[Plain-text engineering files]
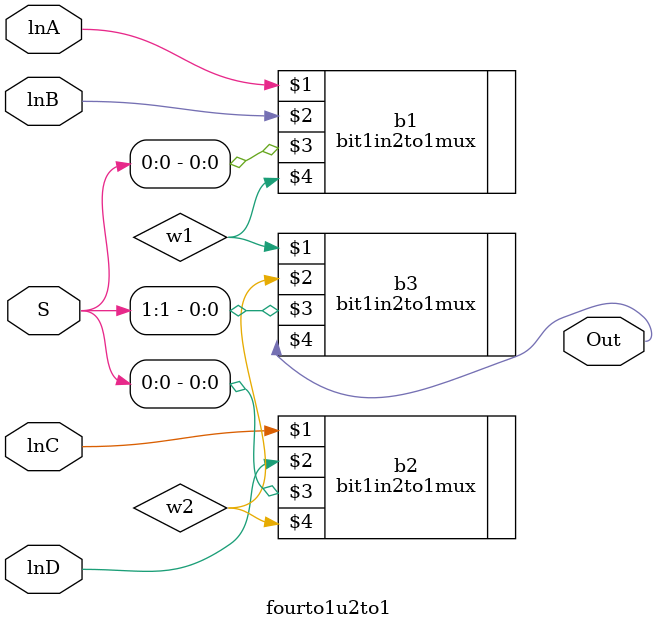
<source format=v>
module fourto1u2to1(lnA, lnB, lnC, lnD, S, Out);
	
	input lnA;
	input lnB;
	input lnC;
	input lnD;
	input [1:0] S;
	output Out; 


	wire w1;
	wire w2;
	wire w3;

	bit1in2to1mux b1(lnA, lnB, S[0], w1);
	bit1in2to1mux b2(lnC, lnD, S[0], w2);
	bit1in2to1mux b3(w1, w2, S[1], Out);
   
endmodule 
</source>
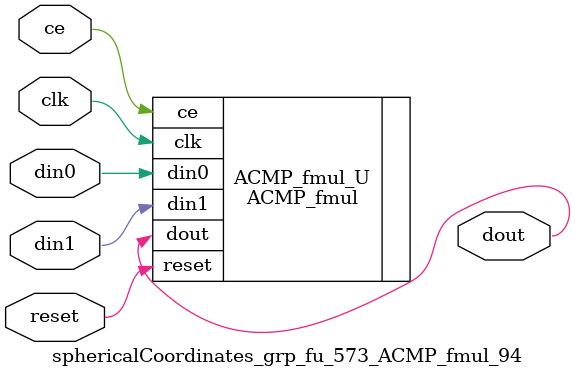
<source format=v>

`timescale 1 ns / 1 ps
module sphericalCoordinates_grp_fu_573_ACMP_fmul_94(
    clk,
    reset,
    ce,
    din0,
    din1,
    dout);

parameter ID = 32'd1;
parameter NUM_STAGE = 32'd1;
parameter din0_WIDTH = 32'd1;
parameter din1_WIDTH = 32'd1;
parameter dout_WIDTH = 32'd1;
input clk;
input reset;
input ce;
input[din0_WIDTH - 1:0] din0;
input[din1_WIDTH - 1:0] din1;
output[dout_WIDTH - 1:0] dout;



ACMP_fmul #(
.ID( ID ),
.NUM_STAGE( 4 ),
.din0_WIDTH( din0_WIDTH ),
.din1_WIDTH( din1_WIDTH ),
.dout_WIDTH( dout_WIDTH ))
ACMP_fmul_U(
    .clk( clk ),
    .reset( reset ),
    .ce( ce ),
    .din0( din0 ),
    .din1( din1 ),
    .dout( dout ));

endmodule

</source>
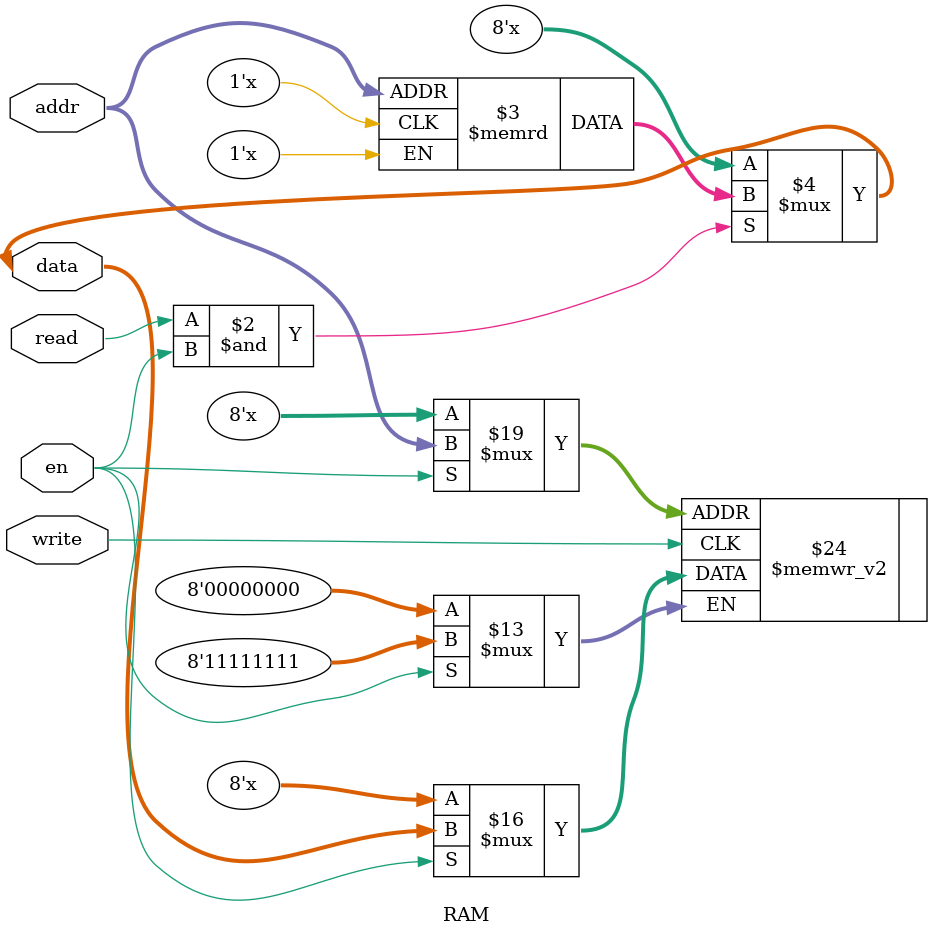
<source format=v>
`timescale 1ns / 1ps


module RAM(
    input read,
    input write,
    input en,
    input [7:0]addr,
    inout [7:0]data
    );
    reg [7:0] memory[255:0];
    //读操作
    assign data = (read&en)?memory[addr]:8'hzz;
    //写操作
    always @(posedge write) begin
        if(en)
            memory[addr] <= data;
    end
endmodule

</source>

→ ACTIVITY
Copy out the preceding entries without a single change, leaving out the pictures.

→ RESPONSE AREA
<source format=v>
module fourto1u2to1(lnA, lnB, lnC, lnD, S, Out);
	
	input lnA;
	input lnB;
	input lnC;
	input lnD;
	input [1:0] S;
	output Out; 


	wire w1;
	wire w2;
	wire w3;

	bit1in2to1mux b1(lnA, lnB, S[0], w1);
	bit1in2to1mux b2(lnC, lnD, S[0], w2);
	bit1in2to1mux b3(w1, w2, S[1], Out);
   
endmodule 
</source>
<source format=v>

`timescale 1 ns / 1 ps
module sphericalCoordinates_grp_fu_573_ACMP_fmul_94(
    clk,
    reset,
    ce,
    din0,
    din1,
    dout);

parameter ID = 32'd1;
parameter NUM_STAGE = 32'd1;
parameter din0_WIDTH = 32'd1;
parameter din1_WIDTH = 32'd1;
parameter dout_WIDTH = 32'd1;
input clk;
input reset;
input ce;
input[din0_WIDTH - 1:0] din0;
input[din1_WIDTH - 1:0] din1;
output[dout_WIDTH - 1:0] dout;



ACMP_fmul #(
.ID( ID ),
.NUM_STAGE( 4 ),
.din0_WIDTH( din0_WIDTH ),
.din1_WIDTH( din1_WIDTH ),
.dout_WIDTH( dout_WIDTH ))
ACMP_fmul_U(
    .clk( clk ),
    .reset( reset ),
    .ce( ce ),
    .din0( din0 ),
    .din1( din1 ),
    .dout( dout ));

endmodule

</source>
<source format=v>
`timescale 1ns / 1ps


module RAM(
    input read,
    input write,
    input en,
    input [7:0]addr,
    inout [7:0]data
    );
    reg [7:0] memory[255:0];
    //读操作
    assign data = (read&en)?memory[addr]:8'hzz;
    //写操作
    always @(posedge write) begin
        if(en)
            memory[addr] <= data;
    end
endmodule

</source>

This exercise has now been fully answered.